Ferne stiffened, angling her head away from my parents, refusing their pity.
“The memories I have of her are vague impressions. I was too young to remember her face… Or the sound of her voice.” And I imagined that her memories of Tabitha were held in her mind as distorted images seen through a pane of glass, cloudy with dust. “It seems my childhood was exactly like my mother’s.
She suffered from amnesia and lost both her mother and all her memories too. ”
Oh gods. I hadn’t known this.
“I hear about my mother all the time. My aunt describes how she looks and all her favorite sayings. My father tells me of the things she loved to do with us or by herself.
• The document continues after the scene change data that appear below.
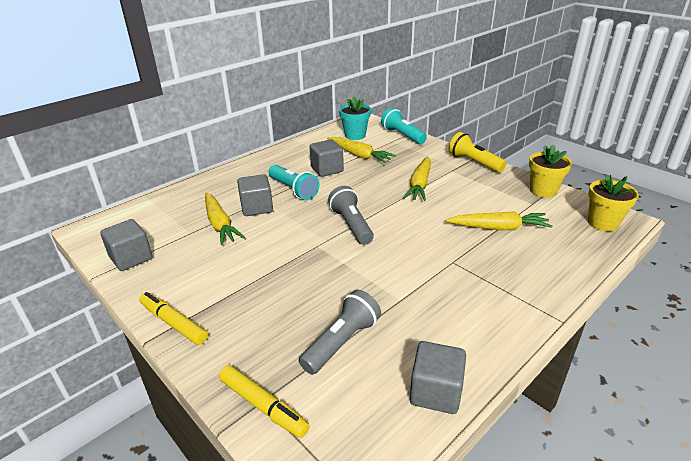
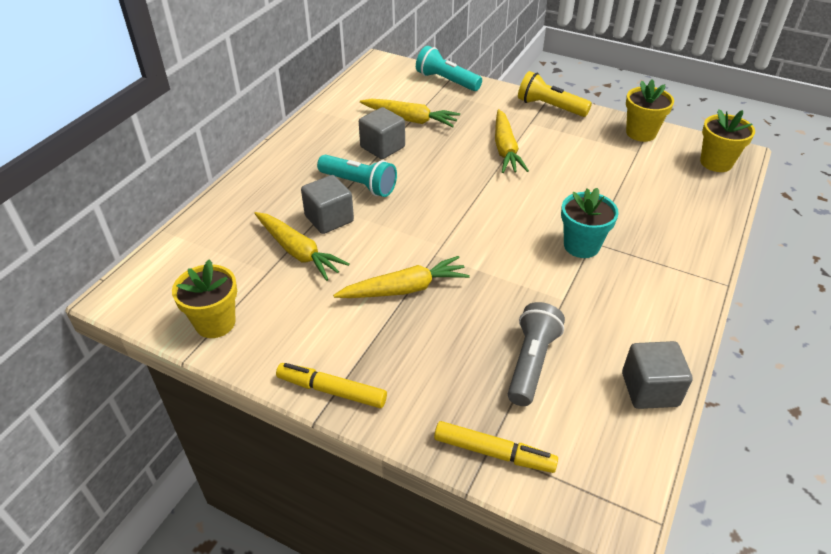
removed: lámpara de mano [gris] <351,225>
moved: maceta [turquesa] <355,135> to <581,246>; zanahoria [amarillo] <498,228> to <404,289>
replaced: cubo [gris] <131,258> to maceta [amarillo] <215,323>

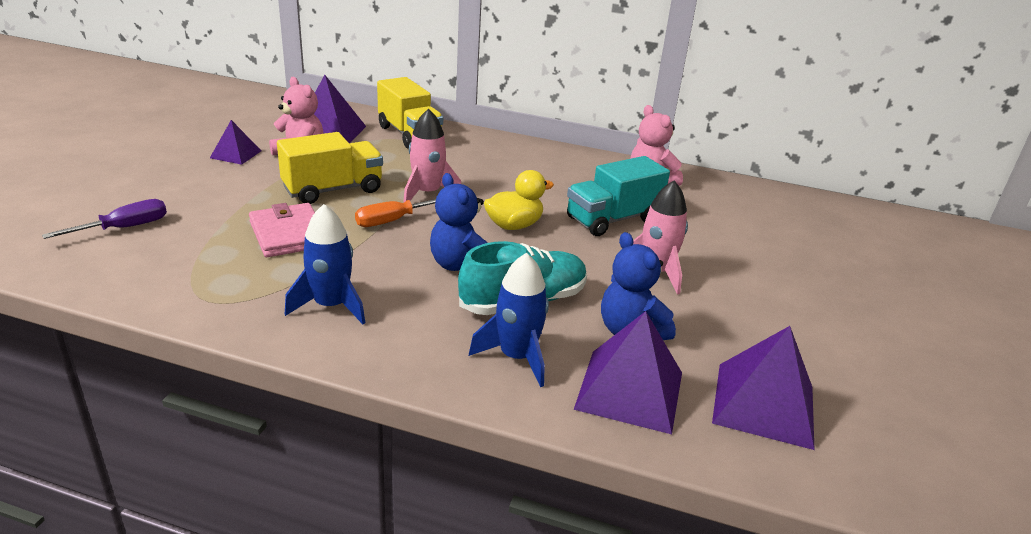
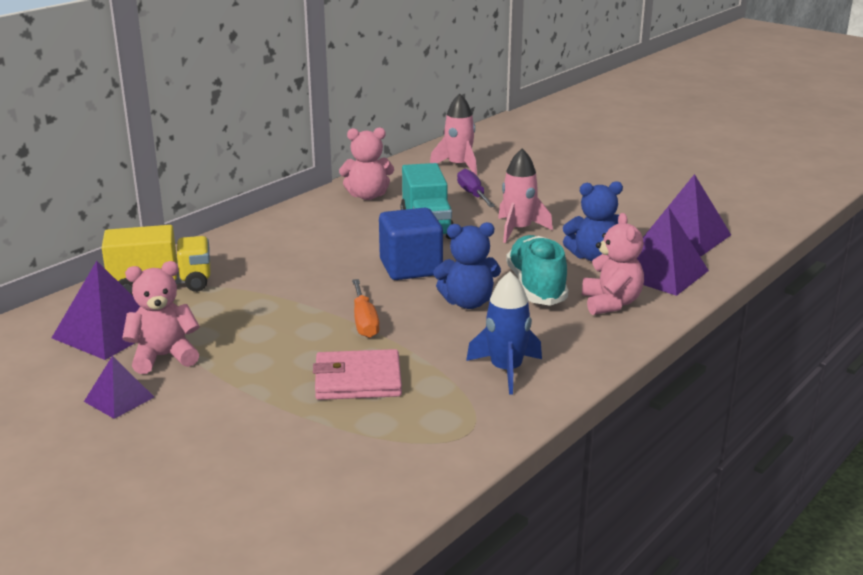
removed: camión [amarillo] <333,190>
moved: cohete [rosa] <427,193> to <458,166>; destornillador [morado] <124,228> to <473,195>
replaced: pato [amarillo] <514,225> to cubo [azul] <411,268>; cohete [azul] <517,357> to osito [rosa] <611,303>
My brothers share with me all the cherished moments she had with me when I was a baby… But I-I…I don’t remember any of it.”
My heart stumbled an awful beat at her confession and the pained half-smile, the gnawing on her bottom lip as she averted her face further as if embarrassed by the truth.
Inhaling deeply as though swimming up and breaking the surface of a lake, her lips wobbled into a wide smile and her nose scrunched as she said, “Smells, that’s what I remember most about her. Roses and the smell of rich earth and crisp greenery.”
Her voice took on a dreamy quality as she tugged on the long ends of her hair.
“Sometimes I get hit with it when I’m walking outside in the garden.
Sometimes I sneak into her closet just to sit in the space with the faint scent of her still clinging to her clothes.
My father…he does the same.” Sadness bled across her features. “But I don’t remember her.”
My eyelashes fluttered shut as anguish threatened to devour me whole.
Ferne tensed, then addressed my father, her tone sullen with condemnation. “Byron Wychthorn, the simple whisper you breathed into Master Sirro’s ear to distract the Horned Gods from your daughter and save your own family, resulted in the utter ruin of mine.”
My mother bowed her head, stifling a mournful cry behind her balled handkerchief, while my father squared his shoulders, carrying the heavy burden of blame as he’d always done since he’d made that fateful decision all those years ago, and met Ferne’s accusation with quiet stoicism.
“I dream about that night.” She paused, muttering, “Dream,” with a bitter shake of her head. “Nightmares, more like.”
I knew Graysen suffered nightmares so dark they stole his sleep, but I had never considered Ferne might experience them too.